== SOURCE DOCUMENT ==
NDArray conversion to numpy array take time (around 350ms) with a simple data

Hi,

I have built & tuned successfully the mxnet gluoncv model, and the result (classIds, scores, boxes) of the model referenced is NDArray. I want to draw boxes of class Person only, so I need to select these results by the condition.

I got a big issue of performance with the tvm.runtime.ndarray.NDArray conversion. The conversion to numpy array always costs around 300ms.

>  for i, cl in enumerate(scores.asnumpy()[0]):
>             prop = cl[0]
>             if prop < 0.5:
>                 continue
>             cl_id = int(class_IDs.asnumpy()[0][i][0])
>             if voc_classes[cl_id] != 'person':
>                 continue
>             bbox = boxs.asnumpy()[0][i]
> 
>             
>             cv2.rectangle(frame, (int(bbox[0]), int(bbox[1])), (int(bbox[2]), int(bbox[3])), 0, 3)
> 
>             temboxes.append(bbox)
>             temscore.append(prop)

Is there any way or method that I can filter these results better?

Many thanks!!

There is actually one way to do zero-copy from numpy array to DLPack compatible arrays (like tvm ndarray, pytorch tensor, etc)

1 Like

Thank junrushao1994 !!

It is likely the inference hasn’t been finished when you call asnumpy(). That is why asnumpy takes some time to complete.

== Rows from a data source ==
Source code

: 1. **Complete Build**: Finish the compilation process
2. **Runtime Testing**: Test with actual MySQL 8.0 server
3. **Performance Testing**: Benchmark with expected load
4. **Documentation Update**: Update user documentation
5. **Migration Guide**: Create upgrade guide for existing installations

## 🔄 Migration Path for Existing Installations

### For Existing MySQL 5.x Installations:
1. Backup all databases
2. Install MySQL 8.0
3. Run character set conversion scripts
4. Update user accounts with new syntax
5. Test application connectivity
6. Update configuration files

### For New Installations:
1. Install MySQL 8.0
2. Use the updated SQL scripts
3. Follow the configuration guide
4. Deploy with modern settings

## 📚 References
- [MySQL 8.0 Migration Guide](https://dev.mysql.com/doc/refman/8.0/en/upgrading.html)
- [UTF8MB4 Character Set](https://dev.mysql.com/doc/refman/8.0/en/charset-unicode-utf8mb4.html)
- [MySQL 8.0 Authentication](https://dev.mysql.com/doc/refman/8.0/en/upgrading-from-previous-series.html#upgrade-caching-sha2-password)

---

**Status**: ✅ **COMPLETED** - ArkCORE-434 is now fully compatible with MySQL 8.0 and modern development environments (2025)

== WORK TO COMPLETE ==
**1.** In the code snippet of the forum thread, list every variable that asnumpy() is called on.
**2.** Swap "MySQL 8.0" for "MySQL 8.4" throughout the rows from the data source, leaving everything else in those rows unchanged.
The forum thread and the rows have no connection to each other.

== TASK ANSWERS ==
**1.** scores, class_IDs, boxs

**2.**
Source code

: 1. **Complete Build**: Finish the compilation process
2. **Runtime Testing**: Test with actual MySQL 8.4 server
3. **Performance Testing**: Benchmark with expected load
4. **Documentation Update**: Update user documentation
5. **Migration Guide**: Create upgrade guide for existing installations

## 🔄 Migration Path for Existing Installations

### For Existing MySQL 5.x Installations:
1. Backup all databases
2. Install MySQL 8.4
3. Run character set conversion scripts
4. Update user accounts with new syntax
5. Test application connectivity
6. Update configuration files

### For New Installations:
1. Install MySQL 8.4
2. Use the updated SQL scripts
3. Follow the configuration guide
4. Deploy with modern settings

## 📚 References
- [MySQL 8.4 Migration Guide](https://dev.mysql.com/doc/refman/8.0/en/upgrading.html)
- [UTF8MB4 Character Set](https://dev.mysql.com/doc/refman/8.0/en/charset-unicode-utf8mb4.html)
- [MySQL 8.4 Authentication](https://dev.mysql.com/doc/refman/8.0/en/upgrading-from-previous-series.html#upgrade-caching-sha2-password)

---

**Status**: ✅ **COMPLETED** - ArkCORE-434 is now fully compatible with MySQL 8.4 and modern development environments (2025)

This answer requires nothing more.